The documentary sections feature: “Fernand Pareau, 82-year old French mountain guide, Jeh Wadia, starting a low-cost airline in India , Alvin DuVernay, Shell oil man who rescued 100 people after Hurricane Katrina , Layefa Malemi, living in Shell’s most profitable oil region in Nigeria, Jamila and Adnan Bayyoud, two Iraqi refugee kids trying to find their brother, Piers Guy, a windfarm developer fighting the anti windfarm lobby in England.” (see full synopsis.)

They are all trying to better the world in some way, but they are all either misguided or doomed to fail or both. The point of the movie is to convince us that we know how to fix global warming, but are committing suicide by ignoring it and doing nothing. I’m sure the point of the movie was to inspire action, but it inspired a total panic attack. Jamila and Adnan Bayyoud note that while they wear shoes until they fall apart, Americans throw away shoes the minute something breaks. It literally made me want to punch anyone I knew who buys shoes for fun. (file under: my career as a yoga teacher is as doomed as the o-zone layer.)

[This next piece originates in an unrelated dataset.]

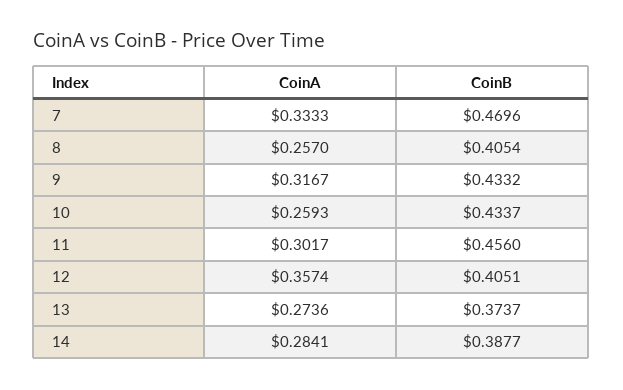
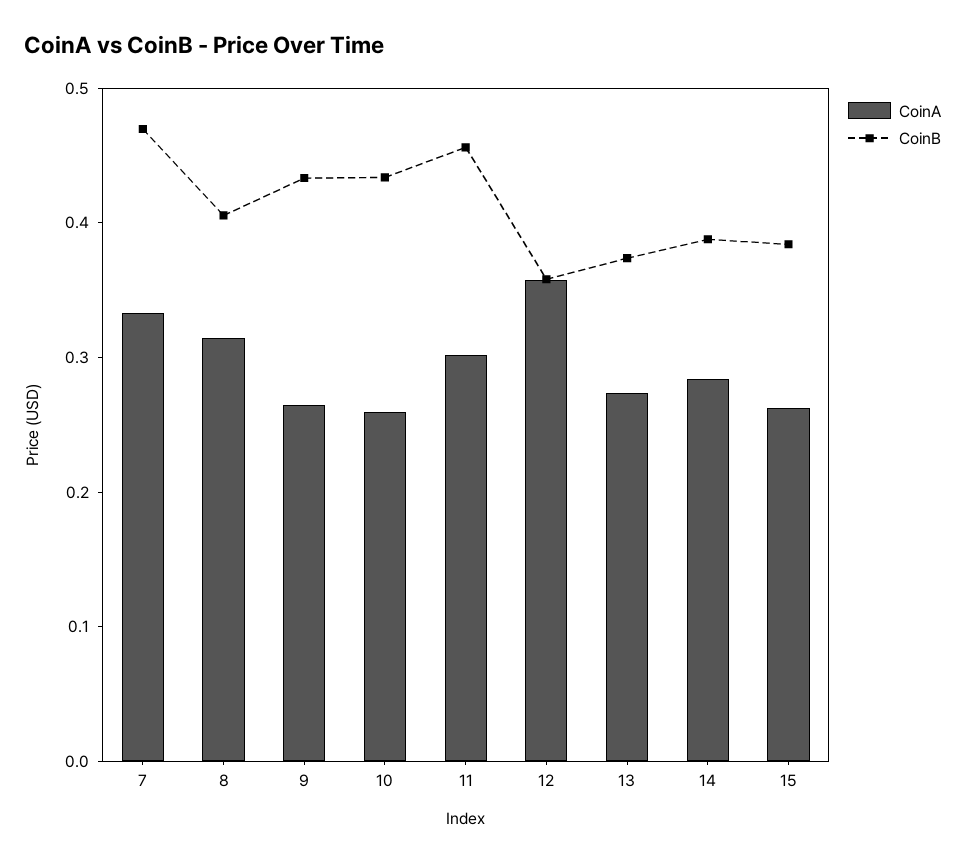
CoinA, 8: 0.257 -> 0.32
CoinA, 9: 0.3167 -> 0.26
CoinB, 12: 0.4051 -> 0.36
CoinA, 15: none -> 0.26
CoinB, 15: none -> 0.38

The movie does a good job of showing us how stupid we are, but less of a good job demonstrating how we can help it. Rather, the world of the film is filled with really stupid people. And it made me think that I knew a lot of stupid people too. (I also felt physically violent towards anyone I knew who had ever suggested it was a good idea to take a cab.)

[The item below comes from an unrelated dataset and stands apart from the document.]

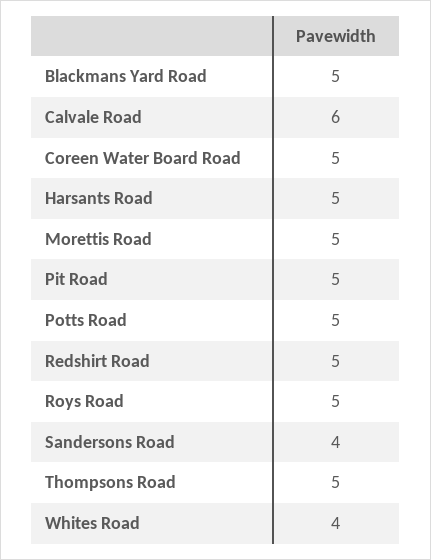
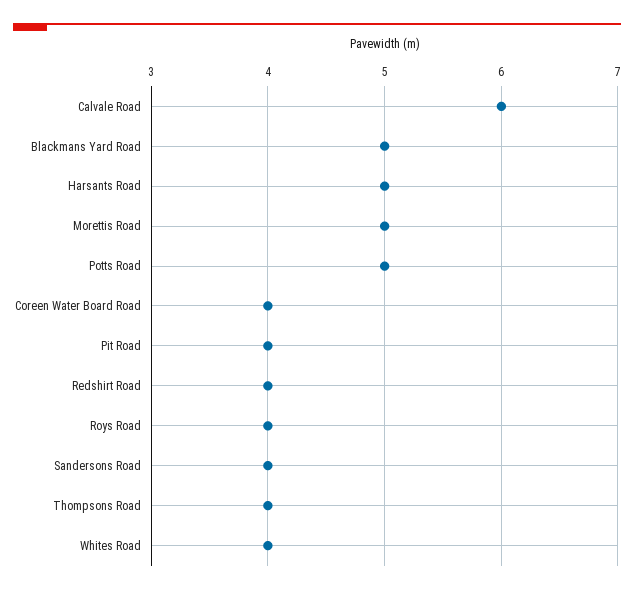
Coreen Water Board Road: 5 -> 4
Pit Road: 5 -> 4
Redshirt Road: 5 -> 4
Roys Road: 5 -> 4
Thompsons Road: 5 -> 4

That said, I do recommend checking out the site, seeing the movie if you can and joining the movement, “Not Stupid.” On the site, you can e-mail politicians and learn to cut your emissions by 10 percent. You can learn more about the conference in Copenhagen in December 2009 that might help to set policy that will reverse the effects of global warming.

I joined, and hope to convert my hopelessness into action, but unfortunately, what I drew from the film is that humans are sort of biologically wired to consume resources until they’re gone. Postlethwaite reflects that maybe we’re committing suicide because we don’t think we’re worth saving, but I think maybe we’re just driven by the laws of entropy. Maybe we’re doomed by genetics to feverishly use everything until it’s gone. If you agree, I encourage you not only join the Not Stupid campaign but also to join my movement, which involves pledging to never have children, throwing teal converse sneakers at shoppers in SoHo and then moving a farm with the next person I find who I can stand for more than an hour.